Plus de 3 400 personnes ont fuit les combats près de Tripoli ces derniers jours, a indiqué l'ONU. Selon Tarik Jasarevic, le porte-parole de l'Organisation mondiale de la santé (OMS), les combats ont fait ces trois derniers jours "47 morts et 181 blessés".

"Les affrontements actuels accablent un système de santé déjà surchargé avec beaucoup de dysfonctionnement", a expliqué M. Jasarevic, pour qui, avec "le conflit qui s'éternise, des centaines de centres de soins de santé primaires et plus de 20 hôpitaux ont été détruits ou fermés".

En plus des services de santé surchargés, le porte-parole de l'OMS a noté que l'un des deux médecins tués ce week-end "aurait été tué alors qu'il travaillait dans une ambulance de campagne".

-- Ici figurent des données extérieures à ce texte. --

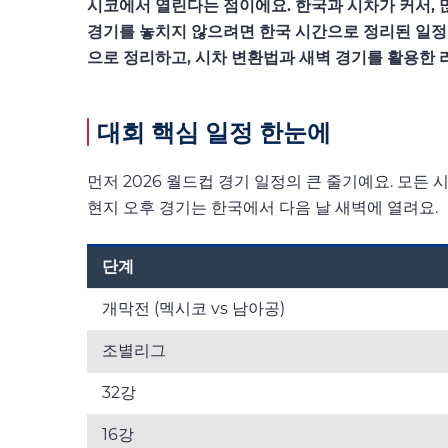
시코에서 열린다는 점이에요. 한국과 시차가 커서, 
경기를 놓치지 않으려면 한국 시간으로 정리된 일정이 
으로 정리하고, 시차 변환법과 새벽 경기를 활용한
대회 핵심 일정 한눈에
먼저 2026 월드컵 경기 일정의 큰 줄기예요. 모든 
현지 오후 경기는 한국에서 다음 날 새벽에 열려요.
단계
개막전 (멕시코 vs 남아공)
조별리그
32강
16강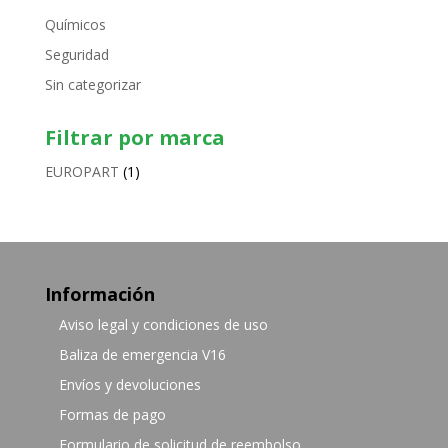
Químicos
Seguridad
Sin categorizar
Filtrar por marca
EUROPART
(1)
Información
Aviso legal y condiciones de uso
Baliza de emergencia V16
Envíos y devoluciones
Formas de pago
Formulario de solicitud de reembolso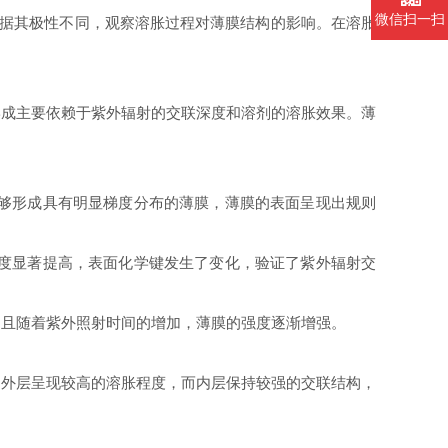
微信扫一扫
根据其极性不同，观察溶胀过程对薄膜结构的影响。在溶胀
形成主要依赖于紫外辐射的交联深度和溶剂的溶胀效果。薄
能够形成具有明显梯度分布的薄膜，薄膜的表面呈现出规则
程度显著提高，表面化学键发生了变化，验证了紫外辐射交
，且随着紫外照射时间的增加，薄膜的强度逐渐增强。
的外层呈现较高的溶胀程度，而内层保持较强的交联结构，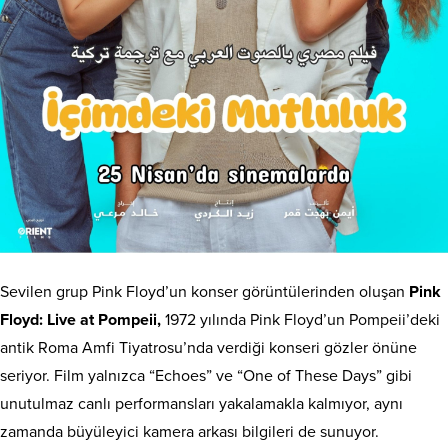
Sevilen grup Pink Floyd’un konser görüntülerinden oluşan
Pink
Floyd: Live at Pompeii,
1972 yılında Pink Floyd’un Pompeii’deki
antik Roma Amfi Tiyatrosu’nda verdiği konseri gözler önüne
seriyor. Film yalnızca “Echoes” ve “One of These Days” gibi
unutulmaz canlı performansları yakalamakla kalmıyor, aynı
zamanda büyüleyici kamera arkası bilgileri de sunuyor.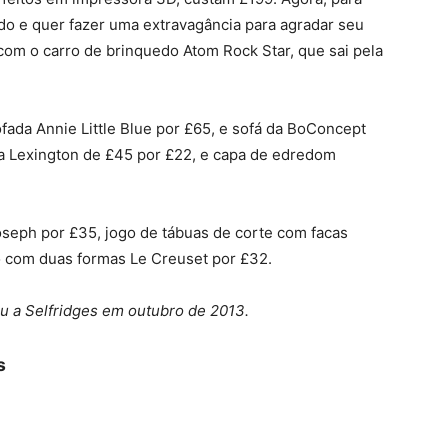
o e quer fazer uma extravagância para agradar seu
 com o carro de brinquedo Atom Rock Star, que sai pela
ofada Annie Little Blue por £65, e sofá da BoConcept
a Lexington de £45 por £22, e capa de edredom
oseph por £35, jogo de tábuas de corte com facas
 com duas formas Le Creuset por £32.
ou a Selfridges em outubro de 2013.
s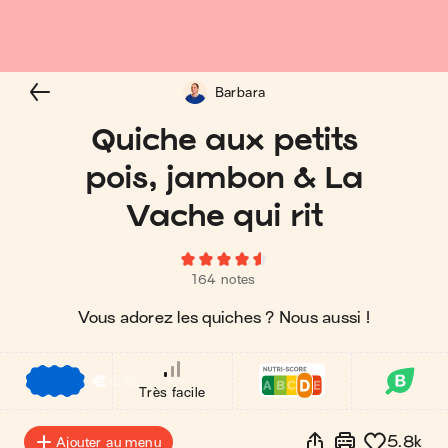
Barbara
Quiche aux petits
pois, jambon & La
Vache qui rit
164 notes
Vous adorez les quiches ? Nous aussi !
€
€
€
Très facile
5.8k
Ajouter au menu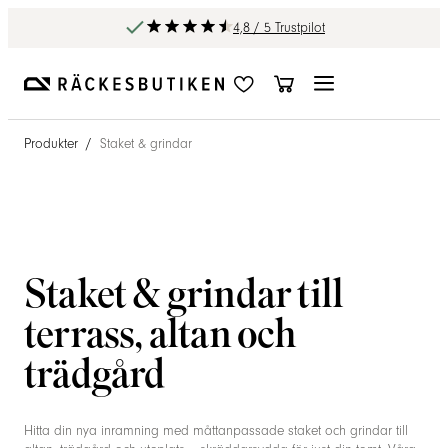
4,8 / 5 Trustpilot
Produkter
/
Staket & grindar
Staket & grindar till
terrass, altan och
trädgård
Hitta din nya inramning med måttanpassade staket och grindar till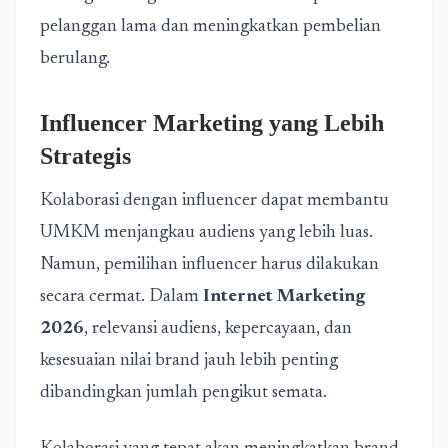
pelanggan lama dan meningkatkan pembelian
berulang.
Influencer Marketing yang Lebih
Strategis
Kolaborasi dengan influencer dapat membantu
UMKM menjangkau audiens yang lebih luas.
Namun, pemilihan influencer harus dilakukan
secara cermat. Dalam
Internet Marketing
2026
, relevansi audiens, kepercayaan, dan
kesesuaian nilai brand jauh lebih penting
dibandingkan jumlah pengikut semata.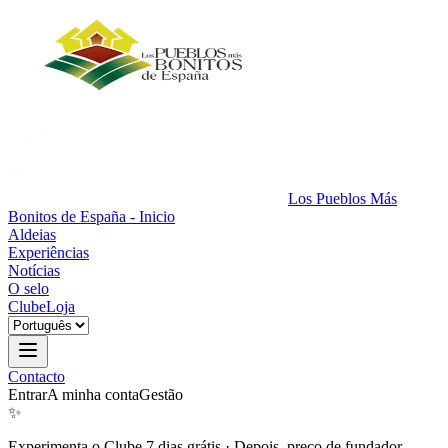
Los Pueblos Más
Bonitos de España - Inicio
Aldeias
Experiências
Notícias
O selo
Clube
Loja
Contacto
Entrar
A minha conta
Gestão
✨
Experimenta o Clube 7 dias grátis
·
Depois, preço de fundador.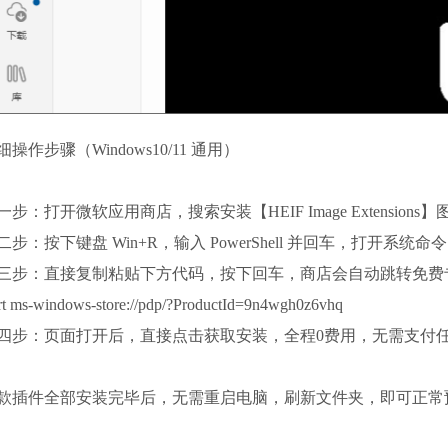
细操作步骤（Windows10/11 通用）
一步：打开微软应用商店，搜索安装【HEIF Image Extensi
二步：按下键盘 Win+R，输入 PowerShell 并回车，打开系统命
三步：直接复制粘贴下方代码，按下回车，商店会自动跳转免费
art ms-windows-store://pdp/?ProductId=9n4wgh0z6vhq
四步：页面打开后，直接点击获取安装，全程0费用，无需支付
款插件全部安装完毕后，无需重启电脑，刷新文件夹，即可正常预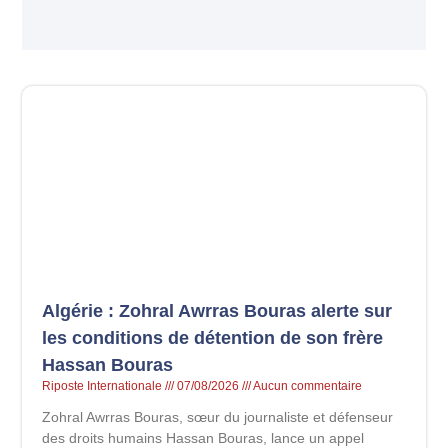
Algérie : Zohral Awrras Bouras alerte sur
les conditions de détention de son frère
Hassan Bouras
Riposte Internationale
07/08/2026
Aucun commentaire
Zohral Awrras Bouras, sœur du journaliste et défenseur
des droits humains Hassan Bouras, lance un appel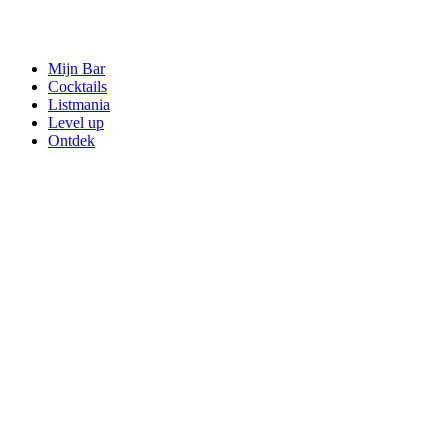
Mijn Bar
Cocktails
Listmania
Level up
Ontdek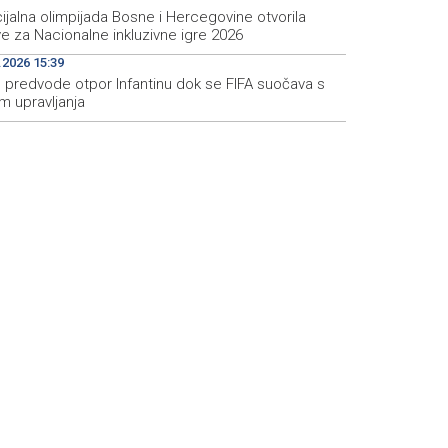
jalna olimpijada Bosne i Hercegovine otvorila
ve za Nacionalne inkluzivne igre 2026
.2026 15:39
 predvode otpor Infantinu dok se FIFA suočava s
m upravljanja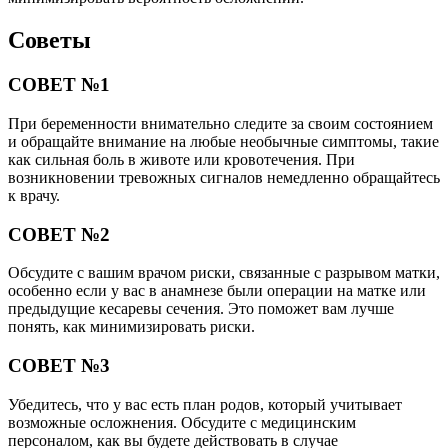
Советы
СОВЕТ №1
При беременности внимательно следите за своим состоянием
и обращайте внимание на любые необычные симптомы, такие
как сильная боль в животе или кровотечения. При
возникновении тревожных сигналов немедленно обращайтесь
к врачу.
СОВЕТ №2
Обсудите с вашим врачом риски, связанные с разрывом матки,
особенно если у вас в анамнезе были операции на матке или
предыдущие кесаревы сечения. Это поможет вам лучше
понять, как минимизировать риски.
СОВЕТ №3
Убедитесь, что у вас есть план родов, который учитывает
возможные осложнения. Обсудите с медицинским
персоналом, как вы будете действовать в случае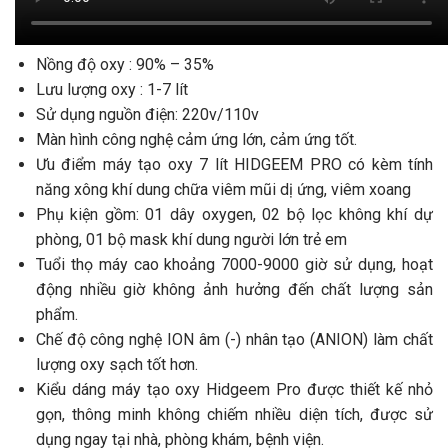
Nồng độ oxy : 90% – 35%
Lưu lượng oxy : 1-7 lít
Sử dụng nguồn điện: 220v/110v
Màn hình công nghệ cảm ứng lớn, cảm ứng tốt.
Ưu điểm máy tạo oxy 7 lít HIDGEEM PRO có kèm tính
năng xông khí dung chữa viêm mũi dị ứng, viêm xoang
Phụ kiện gồm: 01 dây oxygen, 02 bộ lọc không khí dự
phòng, 01 bộ mask khí dung người lớn trẻ em
Tuổi thọ máy cao khoảng 7000-9000 giờ sử dụng, hoạt
động nhiều giờ không ảnh hưởng đến chất lượng sản
phẩm.
Chế độ công nghệ ION âm (-) nhân tạo (ANION) làm chất
lượng oxy sạch tốt hơn.
Kiểu dáng máy tạo oxy Hidgeem Pro được thiết kế nhỏ
gọn, thông minh không chiếm nhiều diện tích, được sử
dụng ngay tại nhà, phòng khám, bệnh viện.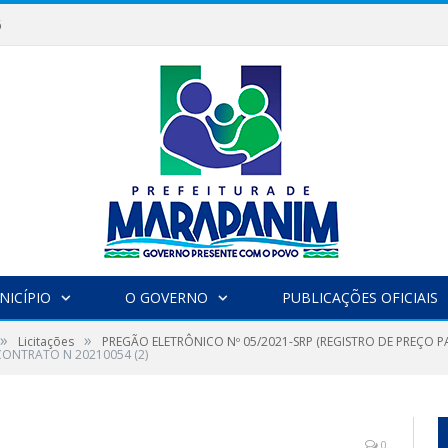
6
NICÍPIO
O GOVERNO
PUBLICAÇÕES OFICIAIS
»
»
Licitações
PREGÃO ELETRÔNICO Nº 05/2021-SRP (REGISTRO DE PREÇO 
CONTRATO N 20210054 (2)
0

Par ailleurs, suite aux informations faisant état d'affrontements impliquant une artillerie lourde dans les zones résidentielles de Tripoli, l'OHCHR a réaffirmé ses craintes pour la sécurité des migrants et réfugiés retenus dans les centres de détention.

"Nous sommes préoccupés par le fait que ces migrants vulnérables pourraient être pris entre deux feux, particulièrement quand des groupes armés impliqués dans le conflit exercent une influence ou un contrôle sur les infrastructures de détention, ces infrastructures de détention spéciales pour les migrants", a dit Mme Shamdasani.

"Sur la base de notre expérience en Libye, nous sommes aussi préoccupés par le fait que les migrants pourraient servir de boucliers humains ou être recrutés de force pour combattre".

Ces préoccupations ont été évoquées par l'Agence des Nations unies pour les réfugiés (HCR), dont le porte-parole, Babar Baloch, a dit que le personnel avait été en contact avec des détenus anxieux, qui sont au nombre de 57 000 dans les centres de détention.

"Nous avons parlé aux réfugiés dans les centres de détention qui nous disent qu'ils peuvent entendre les affrontements, et beaucoup sont très effrayés", a-t-il dit. "Nous demandons, plaidons pour la libération de tous les migrants et réfugiés et sollicitons aussi une garantie pour la sécurité des réfugiés et migrants".